Today the Panel and the What Works Centre for Children’s Social Care (WWCSC) have published the first joint-report on the yearly reports by safeguarding partners. Working Together 2018 (WT18) requires partners to publish a report every 12 months, and to send copies of those reports to the Panel and WWCSC. These reports are an important source of learning and analysis; our report provides an overview and highlights key points for development.
The context of this first cycle of yearly reports is important in that they were produced during a period of transition from the previous Local Safeguarding Children Boards and the first six months of working in new partnership structures. As, if not more, significant have been the challenges of supporting and protecting children during a global pandemic. Work programmes have often inevitably been delayed or deferred, and activities to disseminate learning have been delivered online.
These yearly reports provide a good window into partnership working during the pandemic with many local areas citing the crisis as having had a galvanising effect on the quality of partnership working. The WWCSC and Panel’s analysis suggests moreover that yearly reports could benefit from a sharper focus on impact, evidence, assurance and learning.
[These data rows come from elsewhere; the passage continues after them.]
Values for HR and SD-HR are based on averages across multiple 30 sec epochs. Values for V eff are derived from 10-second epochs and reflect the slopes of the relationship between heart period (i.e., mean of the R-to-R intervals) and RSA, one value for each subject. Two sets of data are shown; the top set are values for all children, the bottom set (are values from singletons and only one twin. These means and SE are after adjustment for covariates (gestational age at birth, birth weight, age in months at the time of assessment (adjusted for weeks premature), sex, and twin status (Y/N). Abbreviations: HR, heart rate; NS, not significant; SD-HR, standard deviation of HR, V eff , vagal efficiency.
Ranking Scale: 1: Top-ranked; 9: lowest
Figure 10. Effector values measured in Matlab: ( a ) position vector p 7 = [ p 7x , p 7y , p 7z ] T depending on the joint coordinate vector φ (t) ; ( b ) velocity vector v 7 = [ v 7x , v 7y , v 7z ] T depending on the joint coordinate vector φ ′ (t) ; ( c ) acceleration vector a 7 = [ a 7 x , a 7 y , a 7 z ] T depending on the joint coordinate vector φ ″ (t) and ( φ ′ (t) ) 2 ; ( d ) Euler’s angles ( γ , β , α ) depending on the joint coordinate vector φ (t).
Today, the Panel has also published its Annual Report for 2020, together with a commissioned report on Local Child Safeguarding Practice Reviews and Rapid Reviews. One of the key themes of our Annual Report is the need to address some of the stubborn issues (such as weak risk assessment and information sharing) that have too often impeded our ability to protect children and help families. The Panel is prioritising work to address such perennial problems during 2021-2022.
We hope that the commentary and analysis in this ‘suite’ of reports will stimulate critical reflection to help strengthen English child safeguarding practice.